The country’s deputy chief of mission in New Delhi, Dana Kursh, said a host of meetings were held with top Indian policy-makers to understand where and how her country can pitch in – primarily in terms of technology.
“A memorandum of understanding (MoU) between the two countries is going to be signed in a few weeks, on the potential ways Israel can participate, with respect to water management and Ganga rejuvenation,” Kursh said at a press conference here also addressed by two water experts from Israel.
While Oded Distel is the head of Israel’s NewTech Program that overseas the National Water and Renewable Energy Programme in the Ministry of Economy, Yoram Oren is an expert on water issues at the Ben Gurion University.
At the press conference, the experts said Israel re-claims 78 percent of its waste water – which they said was the highest in the world, followed by Spain with 12 percent.
Israel also produces nearly 40 percent of its water through seawater desalination, according to the experts.
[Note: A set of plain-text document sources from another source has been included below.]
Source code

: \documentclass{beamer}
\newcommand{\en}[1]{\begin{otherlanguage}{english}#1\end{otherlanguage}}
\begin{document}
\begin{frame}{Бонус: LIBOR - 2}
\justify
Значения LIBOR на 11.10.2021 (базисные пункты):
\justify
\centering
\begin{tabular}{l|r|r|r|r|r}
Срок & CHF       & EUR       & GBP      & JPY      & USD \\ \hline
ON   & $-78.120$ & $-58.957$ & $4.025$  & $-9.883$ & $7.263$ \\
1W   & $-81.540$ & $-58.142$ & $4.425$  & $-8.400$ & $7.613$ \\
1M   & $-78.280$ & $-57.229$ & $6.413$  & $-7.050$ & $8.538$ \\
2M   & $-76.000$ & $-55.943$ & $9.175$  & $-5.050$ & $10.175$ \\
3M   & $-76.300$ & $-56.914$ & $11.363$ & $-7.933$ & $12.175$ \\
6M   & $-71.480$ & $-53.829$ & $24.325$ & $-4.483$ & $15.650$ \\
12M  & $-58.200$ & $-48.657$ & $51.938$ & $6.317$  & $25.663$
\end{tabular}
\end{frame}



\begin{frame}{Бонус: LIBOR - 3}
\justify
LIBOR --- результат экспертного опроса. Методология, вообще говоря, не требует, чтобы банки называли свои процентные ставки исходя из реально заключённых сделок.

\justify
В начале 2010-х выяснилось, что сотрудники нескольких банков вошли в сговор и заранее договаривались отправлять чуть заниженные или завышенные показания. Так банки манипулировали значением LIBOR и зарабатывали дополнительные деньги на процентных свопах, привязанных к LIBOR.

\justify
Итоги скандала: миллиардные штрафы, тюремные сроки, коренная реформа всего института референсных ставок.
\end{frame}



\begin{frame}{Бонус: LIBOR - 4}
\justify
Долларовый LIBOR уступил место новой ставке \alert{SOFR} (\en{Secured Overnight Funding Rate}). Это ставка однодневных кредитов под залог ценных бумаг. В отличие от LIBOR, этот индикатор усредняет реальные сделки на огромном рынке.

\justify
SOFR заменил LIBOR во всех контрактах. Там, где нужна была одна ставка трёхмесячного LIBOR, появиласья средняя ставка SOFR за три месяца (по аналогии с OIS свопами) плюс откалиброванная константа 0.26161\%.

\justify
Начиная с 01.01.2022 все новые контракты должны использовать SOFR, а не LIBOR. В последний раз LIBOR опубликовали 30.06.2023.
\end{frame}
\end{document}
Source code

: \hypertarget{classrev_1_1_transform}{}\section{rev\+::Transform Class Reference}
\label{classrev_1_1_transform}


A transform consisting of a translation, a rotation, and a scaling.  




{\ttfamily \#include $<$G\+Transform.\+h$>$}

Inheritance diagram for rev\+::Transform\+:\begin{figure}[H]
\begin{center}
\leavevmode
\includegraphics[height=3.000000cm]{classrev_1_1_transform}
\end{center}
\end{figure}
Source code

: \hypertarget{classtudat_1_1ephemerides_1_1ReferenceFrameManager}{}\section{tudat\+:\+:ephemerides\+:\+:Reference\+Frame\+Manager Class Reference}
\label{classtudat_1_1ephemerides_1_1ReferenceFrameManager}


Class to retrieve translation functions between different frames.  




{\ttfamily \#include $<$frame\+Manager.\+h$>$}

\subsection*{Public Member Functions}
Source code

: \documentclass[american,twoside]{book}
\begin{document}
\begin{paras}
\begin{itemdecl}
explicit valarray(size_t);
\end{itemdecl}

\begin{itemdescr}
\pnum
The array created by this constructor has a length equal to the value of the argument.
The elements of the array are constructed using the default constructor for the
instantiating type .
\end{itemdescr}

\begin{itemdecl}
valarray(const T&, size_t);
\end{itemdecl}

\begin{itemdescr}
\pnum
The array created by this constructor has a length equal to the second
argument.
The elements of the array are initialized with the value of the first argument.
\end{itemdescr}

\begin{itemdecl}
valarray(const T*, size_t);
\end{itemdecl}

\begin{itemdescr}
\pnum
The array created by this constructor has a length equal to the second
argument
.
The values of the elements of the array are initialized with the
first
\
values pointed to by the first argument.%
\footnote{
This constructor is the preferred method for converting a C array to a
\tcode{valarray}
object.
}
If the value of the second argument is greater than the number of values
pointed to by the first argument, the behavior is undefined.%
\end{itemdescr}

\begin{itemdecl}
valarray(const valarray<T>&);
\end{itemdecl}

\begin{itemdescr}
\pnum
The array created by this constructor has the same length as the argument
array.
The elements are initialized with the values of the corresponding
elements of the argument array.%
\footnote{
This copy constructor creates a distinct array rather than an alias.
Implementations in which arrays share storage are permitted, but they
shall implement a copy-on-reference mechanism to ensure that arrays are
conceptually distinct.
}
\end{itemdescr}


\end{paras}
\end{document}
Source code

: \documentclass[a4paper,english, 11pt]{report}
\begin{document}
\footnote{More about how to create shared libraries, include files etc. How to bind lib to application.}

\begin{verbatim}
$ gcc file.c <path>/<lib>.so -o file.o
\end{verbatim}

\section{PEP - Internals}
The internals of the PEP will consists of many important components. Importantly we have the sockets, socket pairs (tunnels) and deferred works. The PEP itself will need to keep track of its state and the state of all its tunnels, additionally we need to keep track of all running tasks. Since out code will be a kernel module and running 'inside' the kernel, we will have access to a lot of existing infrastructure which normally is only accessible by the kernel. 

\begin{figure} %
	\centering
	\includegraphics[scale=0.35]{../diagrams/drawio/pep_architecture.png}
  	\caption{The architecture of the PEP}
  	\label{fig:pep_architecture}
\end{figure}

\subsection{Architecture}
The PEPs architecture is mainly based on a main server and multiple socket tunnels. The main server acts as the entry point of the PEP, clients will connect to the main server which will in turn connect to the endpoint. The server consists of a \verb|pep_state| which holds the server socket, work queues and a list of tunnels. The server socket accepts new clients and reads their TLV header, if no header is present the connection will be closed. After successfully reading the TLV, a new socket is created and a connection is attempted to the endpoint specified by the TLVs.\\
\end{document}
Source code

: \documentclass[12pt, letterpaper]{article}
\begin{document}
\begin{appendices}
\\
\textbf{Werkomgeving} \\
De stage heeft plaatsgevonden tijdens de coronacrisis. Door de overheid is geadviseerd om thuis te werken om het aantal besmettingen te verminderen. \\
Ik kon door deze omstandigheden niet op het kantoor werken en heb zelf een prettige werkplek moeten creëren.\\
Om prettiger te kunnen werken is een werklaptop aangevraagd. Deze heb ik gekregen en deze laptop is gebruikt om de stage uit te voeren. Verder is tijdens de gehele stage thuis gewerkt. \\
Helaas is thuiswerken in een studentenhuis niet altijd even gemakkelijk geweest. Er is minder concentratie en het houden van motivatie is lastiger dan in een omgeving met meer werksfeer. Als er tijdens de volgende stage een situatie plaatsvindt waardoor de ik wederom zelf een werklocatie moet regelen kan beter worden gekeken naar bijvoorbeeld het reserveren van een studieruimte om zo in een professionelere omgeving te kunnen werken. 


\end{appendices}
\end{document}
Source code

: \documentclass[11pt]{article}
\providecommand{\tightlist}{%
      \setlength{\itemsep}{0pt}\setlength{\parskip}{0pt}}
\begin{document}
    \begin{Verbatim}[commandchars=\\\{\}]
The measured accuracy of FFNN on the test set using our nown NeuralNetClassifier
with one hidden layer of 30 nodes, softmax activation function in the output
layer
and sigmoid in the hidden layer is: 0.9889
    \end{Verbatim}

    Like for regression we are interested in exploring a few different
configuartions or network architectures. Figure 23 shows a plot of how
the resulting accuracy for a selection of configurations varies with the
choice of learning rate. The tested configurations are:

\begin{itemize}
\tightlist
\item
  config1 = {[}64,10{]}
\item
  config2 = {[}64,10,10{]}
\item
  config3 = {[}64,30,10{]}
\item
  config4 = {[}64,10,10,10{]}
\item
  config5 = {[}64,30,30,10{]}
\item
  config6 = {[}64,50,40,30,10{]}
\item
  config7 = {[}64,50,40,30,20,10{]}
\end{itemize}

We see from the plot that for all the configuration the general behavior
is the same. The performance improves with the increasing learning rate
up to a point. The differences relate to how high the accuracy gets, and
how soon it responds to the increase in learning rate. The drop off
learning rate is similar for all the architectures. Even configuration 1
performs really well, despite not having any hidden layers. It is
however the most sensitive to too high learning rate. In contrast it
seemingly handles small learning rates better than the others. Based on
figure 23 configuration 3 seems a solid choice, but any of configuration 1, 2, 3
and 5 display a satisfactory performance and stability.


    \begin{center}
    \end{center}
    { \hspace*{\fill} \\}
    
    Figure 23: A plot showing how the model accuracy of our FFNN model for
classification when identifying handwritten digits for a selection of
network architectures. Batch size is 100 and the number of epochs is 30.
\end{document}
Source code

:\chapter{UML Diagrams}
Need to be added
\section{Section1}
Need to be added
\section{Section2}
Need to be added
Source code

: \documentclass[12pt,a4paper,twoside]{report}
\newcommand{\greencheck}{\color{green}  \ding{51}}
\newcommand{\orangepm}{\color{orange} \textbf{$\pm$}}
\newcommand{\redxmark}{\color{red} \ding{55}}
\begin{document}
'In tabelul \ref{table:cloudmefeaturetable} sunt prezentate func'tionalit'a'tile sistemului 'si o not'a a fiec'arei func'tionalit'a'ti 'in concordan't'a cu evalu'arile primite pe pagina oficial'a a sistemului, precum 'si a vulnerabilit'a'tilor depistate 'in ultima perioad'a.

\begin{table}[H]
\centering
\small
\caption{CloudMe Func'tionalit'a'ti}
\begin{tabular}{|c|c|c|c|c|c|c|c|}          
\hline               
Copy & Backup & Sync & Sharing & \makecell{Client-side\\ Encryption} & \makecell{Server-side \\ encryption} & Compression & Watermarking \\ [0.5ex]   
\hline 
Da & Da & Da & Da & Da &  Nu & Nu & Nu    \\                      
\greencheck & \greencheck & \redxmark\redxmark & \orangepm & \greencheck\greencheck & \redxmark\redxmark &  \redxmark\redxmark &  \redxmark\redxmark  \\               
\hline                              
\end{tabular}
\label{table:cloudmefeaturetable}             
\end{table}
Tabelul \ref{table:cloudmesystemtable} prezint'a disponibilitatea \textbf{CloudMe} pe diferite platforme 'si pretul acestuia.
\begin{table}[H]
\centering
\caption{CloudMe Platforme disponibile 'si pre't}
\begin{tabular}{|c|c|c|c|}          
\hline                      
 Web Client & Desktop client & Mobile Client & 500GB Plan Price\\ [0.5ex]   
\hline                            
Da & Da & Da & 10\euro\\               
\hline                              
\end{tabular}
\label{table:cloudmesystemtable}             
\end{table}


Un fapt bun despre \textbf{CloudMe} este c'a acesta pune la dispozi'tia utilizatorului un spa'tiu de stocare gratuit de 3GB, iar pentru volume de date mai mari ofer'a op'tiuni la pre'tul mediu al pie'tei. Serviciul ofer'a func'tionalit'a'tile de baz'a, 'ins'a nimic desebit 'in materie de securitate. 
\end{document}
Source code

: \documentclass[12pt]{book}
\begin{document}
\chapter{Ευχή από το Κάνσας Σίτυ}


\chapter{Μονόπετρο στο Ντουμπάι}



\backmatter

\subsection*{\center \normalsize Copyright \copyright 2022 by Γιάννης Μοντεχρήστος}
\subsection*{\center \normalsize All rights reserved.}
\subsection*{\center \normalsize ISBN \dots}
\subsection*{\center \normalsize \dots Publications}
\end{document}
“There are eight seawater desalination plants in Chennai and other places in south India, which are being run in coordination with Israeli companies,” Kursh added.
The experts also said there were other areas as well related to water in which Israel was keen to partner India, notably treatment, effluent management and use of renewable energy in this area.
Distel said Israel was also keen that Indian companies and institutions participate in large numbers at the upcoming Watec 2015, considered the world’s biggest conference on water technologies and environmental control.
The three-day event is scheduled to open on October 13 in Tel Aviv, a city on the Israeli Mediterranean coast.
The embassy officials said that the itinerary of the experts also included visits to states like Maharashtra, Andhra Pradesh, Rajasthan, Gujarat, Delhi and Uttar Pradesh.